### ENTRAINEMENT D'UN MODELE  D'EMBEDDING (POUR LA CLASSIFICATION DES TEXTES):
-   on va partir d'une description textuelle d'une publication et par la suite faire une classification sur le dégré de succés de la vidéo en question.

In [1]:
# !pip install sentence-transformers
!pip install hf_xet



## How Sentence Transformers models work


In [1]:
from sentence_transformers import SentenceTransformer, models


# #Mean Pooling - Take attention mask into account for correct averaging
# def mean_pooling(model_output, attention_mask):
#     token_embeddings = model_output[0] #First element of model_output contains all token embeddings
#     input_mask_expanded = attention_mask.unsqueeze(-1).expand(token_embeddings.size()).float()
#     return torch.sum(token_embeddings * input_mask_expanded, 1) / torch.clamp(input_mask_expanded.sum(1), min=1e-9)

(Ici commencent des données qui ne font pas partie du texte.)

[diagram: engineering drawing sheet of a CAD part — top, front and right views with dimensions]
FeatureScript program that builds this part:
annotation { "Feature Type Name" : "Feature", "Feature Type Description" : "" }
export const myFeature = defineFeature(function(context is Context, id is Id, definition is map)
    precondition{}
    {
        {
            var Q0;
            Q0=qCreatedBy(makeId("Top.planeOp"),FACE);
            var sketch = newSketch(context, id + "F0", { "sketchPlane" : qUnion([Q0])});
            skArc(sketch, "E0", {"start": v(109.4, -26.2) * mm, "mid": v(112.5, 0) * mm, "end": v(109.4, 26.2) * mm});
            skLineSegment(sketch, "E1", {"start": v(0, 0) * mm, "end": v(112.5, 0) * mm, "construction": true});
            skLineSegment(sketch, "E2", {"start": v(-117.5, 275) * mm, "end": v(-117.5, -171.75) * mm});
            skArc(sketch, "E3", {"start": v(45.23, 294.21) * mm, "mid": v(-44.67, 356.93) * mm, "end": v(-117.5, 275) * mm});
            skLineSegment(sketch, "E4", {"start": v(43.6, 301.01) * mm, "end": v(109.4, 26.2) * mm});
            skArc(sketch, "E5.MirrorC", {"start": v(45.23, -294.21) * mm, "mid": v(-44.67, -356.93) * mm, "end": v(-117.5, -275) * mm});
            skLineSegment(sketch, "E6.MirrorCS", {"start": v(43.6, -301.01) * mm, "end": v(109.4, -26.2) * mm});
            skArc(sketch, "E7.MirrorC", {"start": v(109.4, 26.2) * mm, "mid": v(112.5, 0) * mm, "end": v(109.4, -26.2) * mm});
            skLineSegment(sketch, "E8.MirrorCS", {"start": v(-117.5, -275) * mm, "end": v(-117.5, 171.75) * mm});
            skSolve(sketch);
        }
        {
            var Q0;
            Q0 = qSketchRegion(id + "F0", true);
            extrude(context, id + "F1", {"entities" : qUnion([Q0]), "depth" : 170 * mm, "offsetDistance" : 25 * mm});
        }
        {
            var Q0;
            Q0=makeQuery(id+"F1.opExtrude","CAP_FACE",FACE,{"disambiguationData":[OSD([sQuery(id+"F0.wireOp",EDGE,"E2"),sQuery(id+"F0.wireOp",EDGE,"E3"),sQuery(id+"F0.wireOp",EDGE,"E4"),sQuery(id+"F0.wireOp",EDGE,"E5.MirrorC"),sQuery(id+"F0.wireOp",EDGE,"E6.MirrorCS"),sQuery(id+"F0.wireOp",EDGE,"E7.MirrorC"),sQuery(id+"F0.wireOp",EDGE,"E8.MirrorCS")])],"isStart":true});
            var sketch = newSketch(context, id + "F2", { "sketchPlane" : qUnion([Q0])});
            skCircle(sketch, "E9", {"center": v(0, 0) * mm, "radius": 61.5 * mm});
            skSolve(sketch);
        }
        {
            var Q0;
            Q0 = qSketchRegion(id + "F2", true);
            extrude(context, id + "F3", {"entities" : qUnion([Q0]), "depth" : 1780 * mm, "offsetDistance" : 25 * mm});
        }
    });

## Join steps 1 and 2 using the modules argument
model = SentenceTransformer('sentence-transformers/all-MiniLM-L6-v2')

  from .autonotebook import tqdm as notebook_tqdm


### PREPARATION OF THE DATASET

In [2]:
import matplotlib.pyplot as plt
import numpy as np
import pandas as pd
# Load the dataset

train_data=pd.read_csv("../dataset/train_val.csv")


In [3]:
#valeur maximale et minimale des valeurs de la colonne views
print("valeur minimale de la colonne views: ",train_data["views"].min())
print("valeur maximale de la colonne views: ",train_data["views"].max())
print("moyenne des valeurs de la colonne views: ",train_data["views"].mean())
print("médiane des valeurs de la colonne views: ",train_data["views"].median())

#segementation des valeurs en 10 classes en fonction du succès de la vidéo
bins = [0, 100, 1_000, 5_000, 10_000, 30_000,
        100_000, 1_000_000, 5_000_000, 100_000_000, 190_000_000]

labels = ["Double-digit views", "Triple-digit views", "1 K Views Club",
          "5 K Views Club", "10 K Views Club", "30 K + Zone",
          "100 K Club", "1 M Club", "Multi-Million", "100 M Club"]

train_data["success"] = pd.cut(train_data["views"], bins=bins, labels=labels,
                      right=True, include_lowest=True)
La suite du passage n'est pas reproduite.